*What is being asked:*
Return, unchanged, the portion of the entries below that opens with the line containing "scientific name: Artemisia frigida" and closes with the last line of the entries, including both of those lines.

** start Extracted material **

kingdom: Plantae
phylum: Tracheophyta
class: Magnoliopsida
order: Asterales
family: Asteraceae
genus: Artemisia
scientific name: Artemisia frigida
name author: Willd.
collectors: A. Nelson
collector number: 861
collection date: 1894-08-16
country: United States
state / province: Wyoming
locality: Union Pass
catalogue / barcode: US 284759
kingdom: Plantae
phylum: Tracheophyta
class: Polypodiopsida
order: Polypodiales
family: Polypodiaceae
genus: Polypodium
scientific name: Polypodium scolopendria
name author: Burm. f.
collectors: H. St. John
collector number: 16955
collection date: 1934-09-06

** end Extracted material **

*The solution:*
scientific name: Artemisia frigida
name author: Willd.
collectors: A. Nelson
collector number: 861
collection date: 1894-08-16
country: United States
state / province: Wyoming
locality: Union Pass
catalogue / barcode: US 284759
kingdom: Plantae
phylum: Tracheophyta
class: Polypodiopsida
order: Polypodiales
family: Polypodiaceae
genus: Polypodium
scientific name: Polypodium scolopendria
name author: Burm. f.
collectors: H. St. John
collector number: 16955
collection date: 1934-09-06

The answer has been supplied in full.